In early April of that year, I made plans to come out. A good friend was scheduled to visit from out of town over the Easter long weekend, and I planned to come out to her to test the waters. The idea was that if that went well, I'd tell my whole family at our upcoming Passover Seder. None of that ever happened.

The Wednesday before that weekend, the boy I'd feared and flirted with raped me after school.

My friend never visited that weekend; fears or a flu epidemic kept her home. I couldn't come out to her as practice. Besides, I felt guilty and tainted, fearing that I'd let this happen; that I was a phoney lesbian; that other women would shun me. I came to believe that, perhaps, I had deserved it.

After that, I couldn't tell my family. Besides, my mind was reeling and my body was so detached that I would touch my own hands numbly, doubting that they were mine. As the months passed, I began to wonder if I was even real. I hurt myself, to test if I existed and to see if I could feel more pain. Mostly I felt nothing but numbness. When I did feel anything, I felt grief for what I had lost: the sanctity of my body and the queer community which, by flirting with the boy who raped me, I thought I had betrayed.

On the second anniversary of the rape, I wrote a speech about feminism which a friend of mine read for my grade eleven English class. I told of how rape had reinforced my feminist views, and outed myself as a rape survivor. Yet I emphatically denied that I was a lesbian, telling my classmates that it was something I had thought about but that it didn't really describe me. I don't know what they made of that but it was, to an extent, true. At that point, I identified as asexual, thinking any hope I had of sexuality had been destroyed by rape, and denying the attractions that I felt towards women on the grounds that I didn't deserve those feelings. Now, I feel that asexuality wasn't the word or concept that I needed, but at the time it was a way for me to acknowledge for myself that I was certainly not straight. It also justified my own decision to trample my own same-sex attractions.
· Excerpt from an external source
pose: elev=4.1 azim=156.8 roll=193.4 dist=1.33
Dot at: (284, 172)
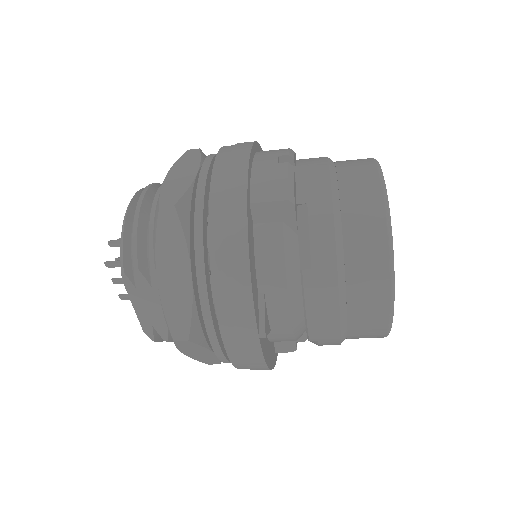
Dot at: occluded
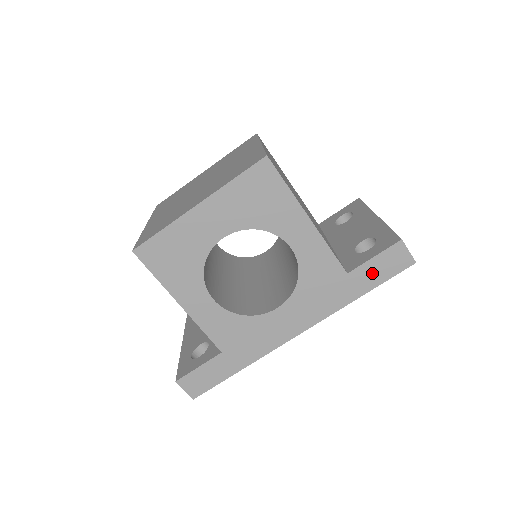
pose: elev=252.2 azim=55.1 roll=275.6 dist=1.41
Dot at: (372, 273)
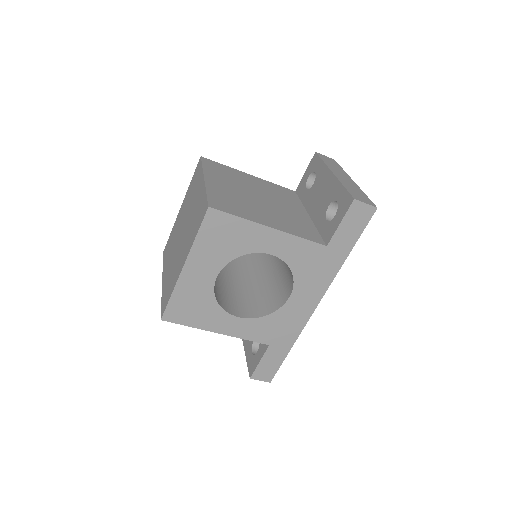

Overcome by pangs of jealousy when a friend came out as a lesbian, I called a queer youth helpline. They listened to me. They assured me that my past could not dictate my identity. The young woman at the end of the line never doubted me or denied my pain. She just said, "that's rough" and let me talk all I wanted. The guilt and uncertainty that had paralyzed me for two years began to melt away. I could almost feel my body thaw. It was not easy. Over the past few years I have felt and lived through the pain that I had denied by living separately from my own body. Dissociation, I have since learned, compounds physical pain and saves it for later, like a systemic burning regurgitation of an unwanted meal. That's not to say that I don't still sometimes dissociate - but it's a coping strategy I use when it's the safest thing to do at the time, rather than by default. I no longer hurt myself.

Days after calling the helpline, I came out to my immediate family, and in the weeks that followed, to some close friends. I was lucky to be surrounded by accepting and loving people. My fears of rejection and further abuse were unfounded. I only wish that I'd squarely faced homophobia and my fears of its potential impact before it blinded me to the positive forces that were with me, and within me, all along.